A smart approach to taking risk

Investors need to be intelligent about risk taking in volatile times, but the path they take won’t be identical, according to Mark Cestnik, managing director with TD Asset Management.

He compared investors dealing with risk to drivers in a roundabout. “Everyone should not be on the same path,” Cestnik said at the firm’s Making the right choices in a time of transition luncheon in Toronto on Wednesday.

Investors need to go beyond the 60/40 traditional portfolio and beyond simple manager selection, he explained.

Cestnik added that investors need to take a more progressive approach, which can include increasing bond exposure, using low-volatility strategies, trying out hedging strategies and/or diversifying using alternatives.

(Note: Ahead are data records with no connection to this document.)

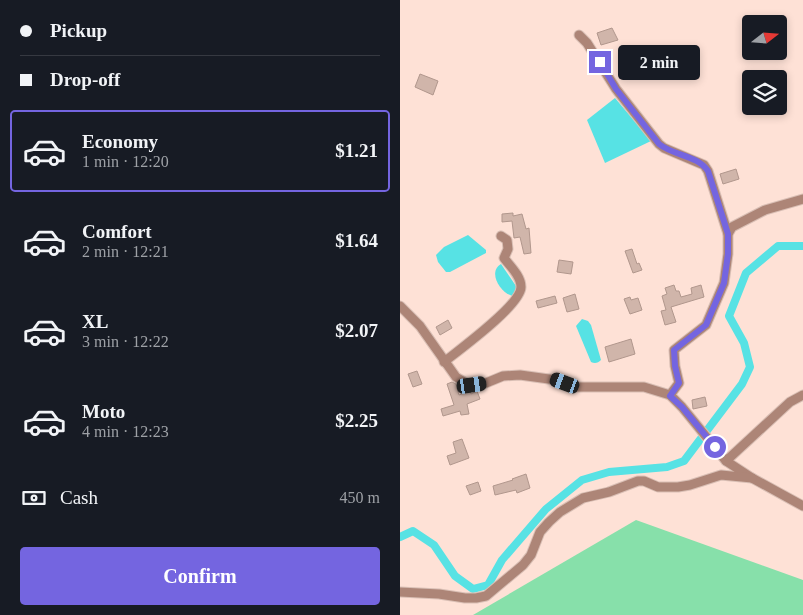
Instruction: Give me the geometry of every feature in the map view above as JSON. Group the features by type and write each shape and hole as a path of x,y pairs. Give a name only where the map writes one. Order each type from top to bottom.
{"street":[{"path":"579,35 587,43 616,89 659,144 664,148 704,165 708,171 728,234 728,254 724,283 706,325 674,350 679,383 670,396"},
{"path":"728,234 732,228 765,210 803,199"},
{"path":"444,362 495,322 522,290 521,280 504,258 508,249 507,240 501,236"},
{"path":"400,306 420,326 444,362 462,382 472,385 486,383 503,376 520,374 556,380 575,386 644,388 670,396 682,407 726,461 752,478 803,506"},
{"path":"726,461 790,402 803,395"},
{"path":"400,592 439,594 465,598 486,596 523,565 531,555 540,532 549,522 560,512 583,498 610,492 638,481 644,481 658,487 678,487 721,475 752,478"}],"green space":[{"path":"636,520 803,580 803,615 473,615"}],"water":[{"path":"615,98 651,141 605,163 587,120"},
{"path":"468,235 486,250 486,253 450,272 446,272 438,262 436,255 444,247"},
{"path":"501,264 516,286 516,293 513,296 500,287 495,277 495,272"},
{"path":"582,319 588,321 591,325 601,360 598,362 591,362 576,326"}],"building":[{"path":"612,28 618,40 601,45 597,33"},
{"path":"420,74 438,81 433,95 415,87"},
{"path":"736,169 739,179 723,184 720,174"},
{"path":"513,213 513,216 522,214 526,229 529,228 531,253 524,254 520,237 514,238 512,221 502,222 502,214"},
{"path":"632,249 637,264 639,263 642,270 633,273 625,251"},
{"path":"559,260 573,262 571,274 557,272"},
{"path":"674,285 681,297 692,294 691,288 701,285 704,297 671,307 676,322 665,325 661,311 666,310 662,296 667,294 665,288"},
{"path":"575,294 579,309 567,312 563,298"},
{"path":"555,296 557,303 538,308 536,301"},
{"path":"630,297 631,300 638,298 642,310 630,314 624,299"},
{"path":"448,320 452,328 440,335 436,327"},
{"path":"631,339 635,354 609,362 605,347"},
{"path":"417,371 422,384 413,387 408,374"},
{"path":"452,382 456,384 459,395 470,391 471,394 477,391 480,399 467,404 469,414 461,415 460,411 443,416 441,409 454,405 447,384"},
{"path":"705,397 707,406 693,409 692,400"},
{"path":"462,439 469,458 450,465 447,456 456,453 453,442"},
{"path":"526,474 530,488 517,493 516,490 495,495 493,486"},
{"path":"478,482 481,491 470,495 466,486"}],"waterway":[{"path":"400,537 413,531 434,545 455,576 473,589 488,585 502,560 546,509 582,480 609,472 667,467 684,461 742,384 750,367 744,343 729,316 746,273 778,246 803,246"}],"route":[{"path":"600,62 616,89 659,144 664,148 704,165 708,171 728,234 728,254 724,283 706,325 674,350 679,383 670,396 682,407 715,447"}]}
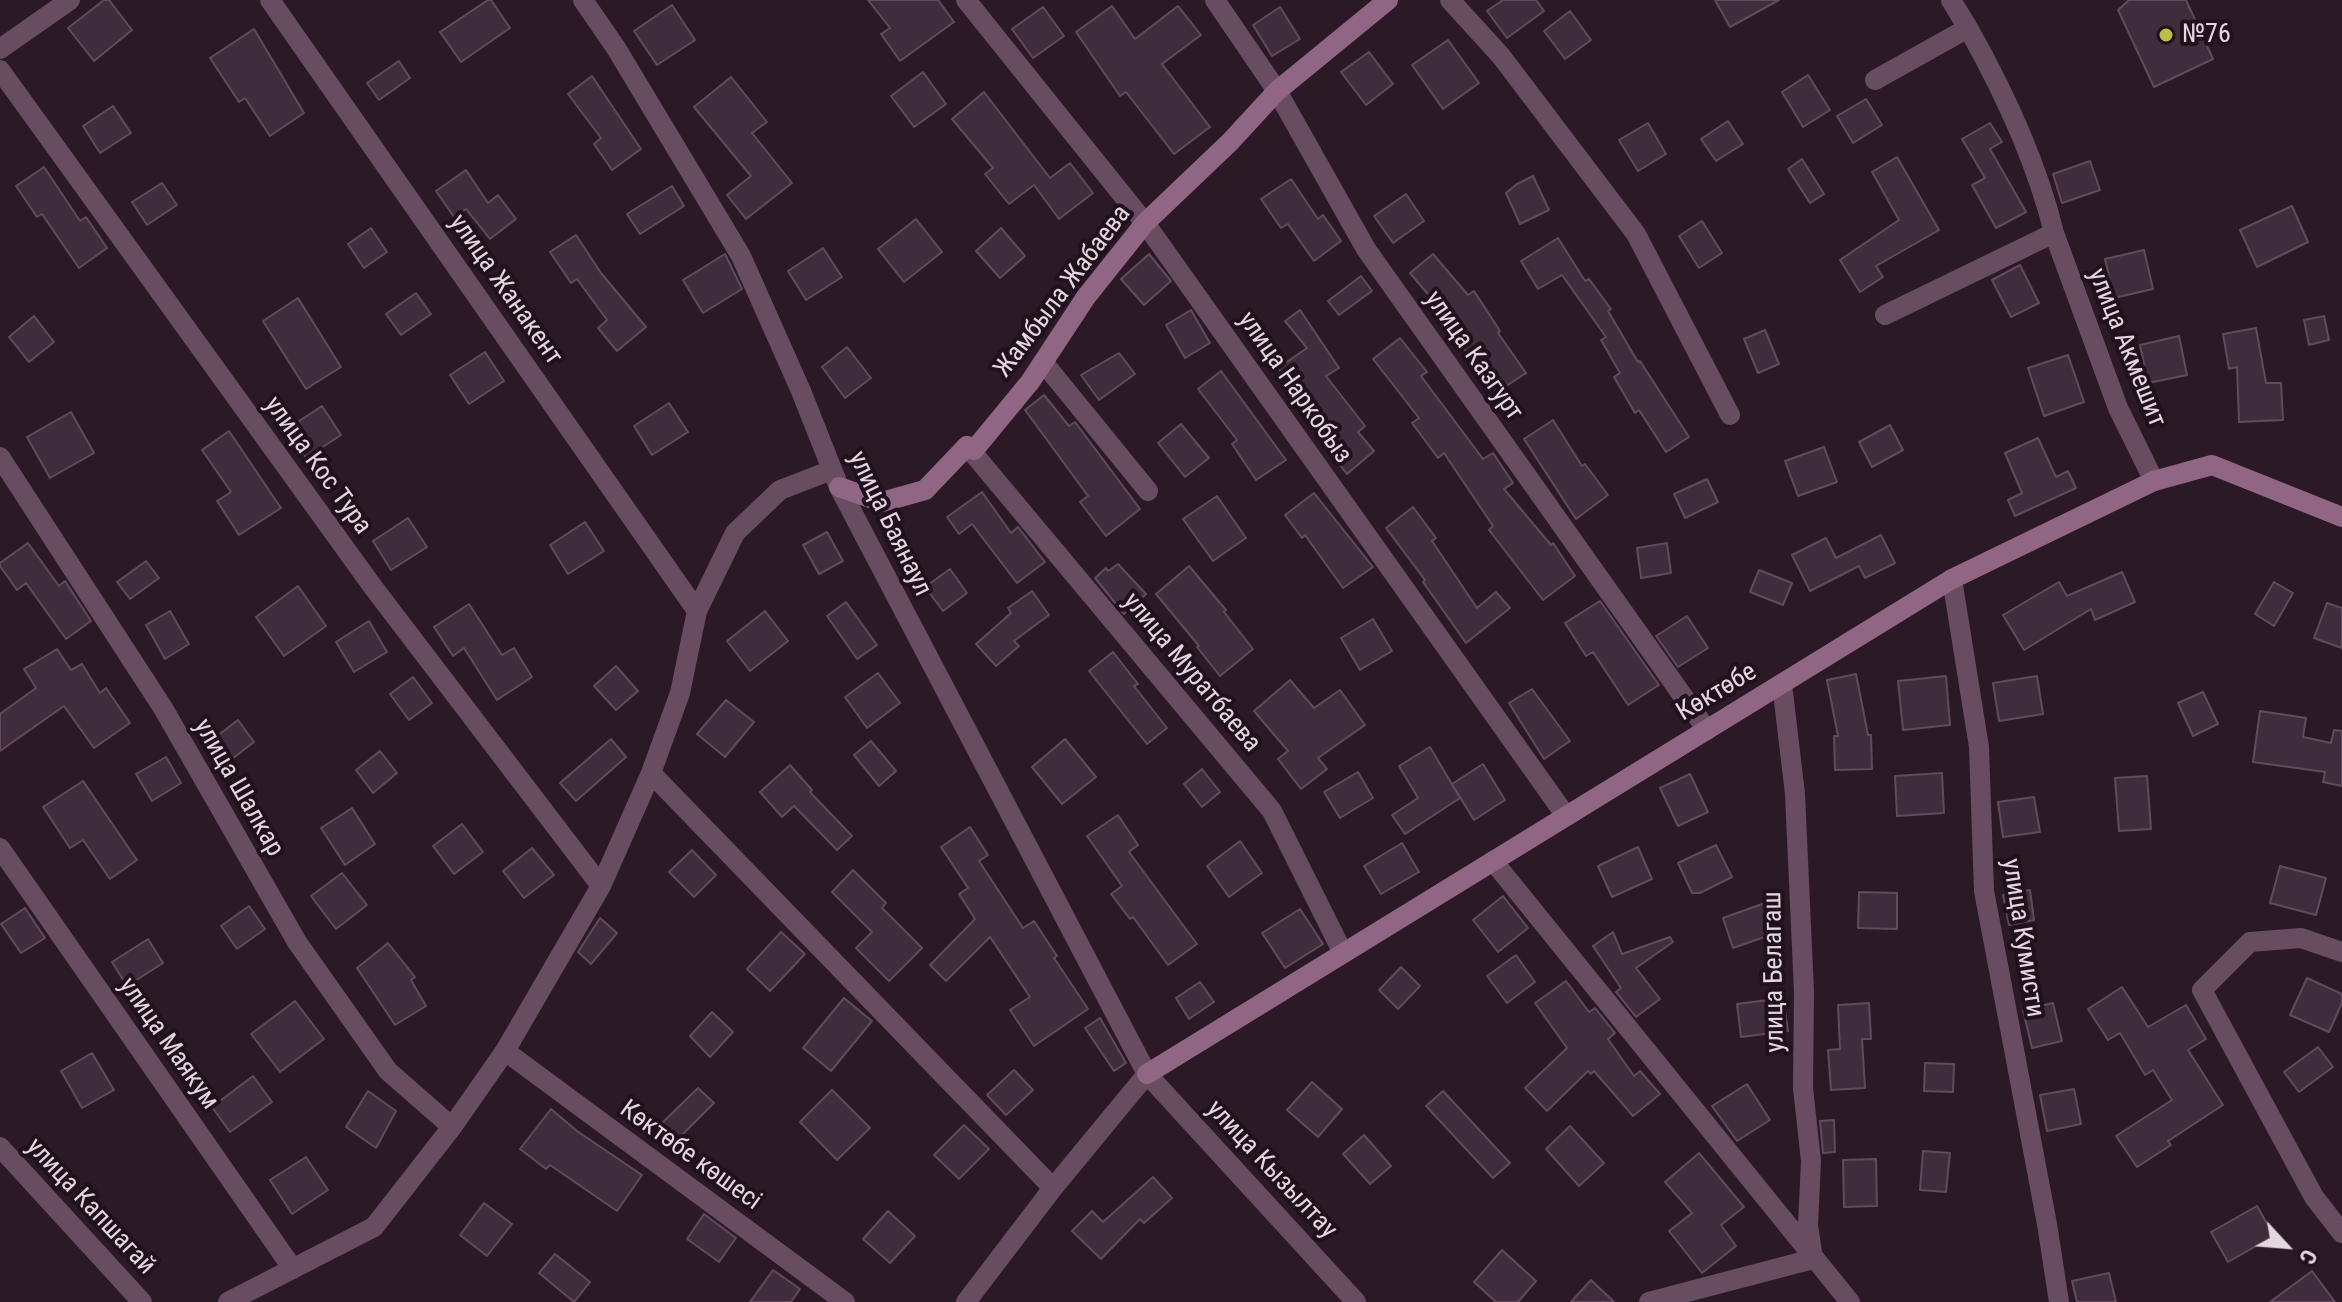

That path will depend on the investor’s desired destination. This, in turn, depends on their tolerance for volatility, the targeted rate of return, annual disbursements, funded status target and risk budget.

Investors have been stuck in the same environment for an extended period of time: low interest rates, low inflation, a weak Canadian dollar and slow economic growth. And it’s not going to change any time soon.

“These weak numbers will persist through 2015 and beyond,” said Cestnik.

So in this type of environment and volatile markets expected to continue, investors have to make intelligent risk choices. Some have already been doing this.

According to a recent survey of Canadian institutional investors by Greenwich Associates, investors had 27% of their total assets in domestic equities in 2004. By 2012, this dropped to 14%.

In the same time frame, investors have made modest increases to alternatives, mostly in the infrastructure, real estate and private equity spaces.

Industry trends show that plan sponsors are looking at plan design changes and adopting shared-risk arrangements, such as the target benefit plan, said Cestnik. And, they’re also less focused on peer group performance and market-based benchmarks.

But no matter which progressive approach investors take, the important point is that they make a move. As Cestnik says: “Exit the roundabout and choose the right path.”